═══ Cuplikan tulisan

Tanpa sadar aku menyodorkan keyakinanku dengan begitu agresifnya. (Apakah aku agresif? Entahlah. Mungkin dia sudah lelah pula mendengarkannya. Lagipula ini pemikiran seumur hidup). Biasanya aku tidak peduli, namun kali ini berbeda. Ada seseorang yang kupilih. Aku ingin mengerti mengapa pilihan kami berbeda, dan apa yang ada di belakang keputusannya. Aku ingin percaya pada common sense-nya, pada judgement-nya. Aku ingin berdiskusi dan menemukan titik tengah, yang lebih baik dari yang sebelumnya kuputuskan.
Disini aku mulai bingung dengan batas individualitas. Apa yang mampu kutoleransi, dan apa yang tidak? Apa yang dapat kita berdua kompromikan, apa yang tidak?
Batas toleransiku pun ternyata begitu rendah. Aku bukan konservativist, namun sekali lagi, aku ingin percaya dan tunduk sepenuhnya pada kepercayaan yang telah kuputuskan.
Namun tidak baginya -- setiap orang memiliki jatah dosa masing-masing. Tidak ada manusia yang sempurna.
Mungkin itu benar. Aku terlalu idealis. Bukannya aku sendiri sempurna. Tapi mungkin aku perfeksionis. Selalu menganggap harus berusaha begitu keras mendekati kesempurnaan. Termasuk dalam hal agama. Kuanggap itu sebagai bukti keseriusanku. Meski dalam keadaan tak ideal pun.
Namun....ah, ya.
Sekali lagi, aku sedang bingung, kawan.
Semua logika ini, semua pertanyaan ini. Perlahan secara sadar tak sadar aku mulai mencoba merasionalisasi nilai moral orang lain. Aku mencoba menerima. Namun nahas, beberapa di antara mereka begitu bertentangan.
Di kasus ini, mungkin kami telah sepakat dalam batasan-batasan yang kami tetapkan.
Namun...
Begitu sulit bagiku untuk percaya, bahwa seseorang dapat mengikuti sesuatu yang tidak mereka setujui.
Takut. Lagi-lagi takut. Lagi -lagi susah percaya.
Salahkah aku? Sedang di masa lalu tak ada satu pun yang dapat kupercaya.

══════
═══ Materi yang diberikan

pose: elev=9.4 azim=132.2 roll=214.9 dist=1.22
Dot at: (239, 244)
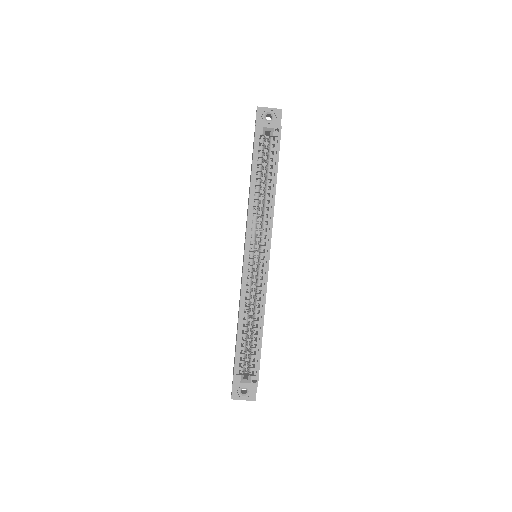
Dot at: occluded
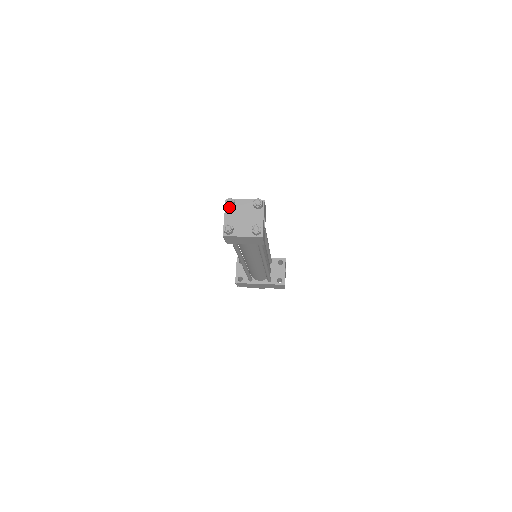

══════

- [Tujuan]:
1. Tuliskan semua kalimat tanya dalam cuplikan tulisan, sama persis dengan kata-kata aslinya.
2. Menurut cuplikan tulisan, benarkah pernyataan berikut? Jawab ya atau tidak, lalu kutip kata-kata dari tulisan yang menjadi dasarnya.
(a) Penulis mengatakan bahwa dirinya tidak sempurna.
(b) Penulis mengaku sebagai seorang konservativist.
(c) Penulis merasa batas toleransinya tinggi.
3. Teruskan cuplikan tulisan tentang kebingungan penulis soal keyakinan dan batas toleransi, mulai setelah kalimat terakhirnya.
Materi itu berdiri sendiri dan terpisah dari cuplikan tulisan.

- [Jawaban per tugas]:
1.
- Apakah aku agresif?
- Apa yang mampu kutoleransi, dan apa yang tidak?
- Apa yang dapat kita berdua kompromikan, apa yang tidak?
- Salahkah aku?

2.
(a) Ya. "Bukannya aku sendiri sempurna."
(b) Tidak. "Aku bukan konservativist"
(c) Tidak. "Batas toleransiku pun ternyata begitu rendah."

3.
Mungkin manusia memang tempatnya salah.
Dan aku mengharapkan sesuatu yang terlalu sempurna.
Mungkin pula sebenarnya kami tidak seberbeda itu. Aku saja yang terlalu banyak berpikir jauh. Aku belum mampu memahaminya.
Apakah hal yang kuminta, terlalu berat?
Pantaskah aku memintanya?
Begitu berartinyakah diriku bagi seseorang untuk memahaminya, dan mengabulkannya?
Dulu aku tak pernah berharap.
Dan kini, aku takut.
Sembari menulis ini aku juga sadar. Ternyata aku ini idealis tingkat akut.
Maafkan.
Sebenarnya blog ini merekam dengan cukup baik perkembangan pikiran dan pergolakanku, sejak jaman alay sampe sekarang. Tentu saja, semua itu di luar ranah privat. Dengan membaca blog ini mungkin kamu nggak akan menemukan cerita dengan nama. Namun tetap ada esensinya.
Mungkin juga cuma aku yang paham sebenernya, tapi ya persetanlah!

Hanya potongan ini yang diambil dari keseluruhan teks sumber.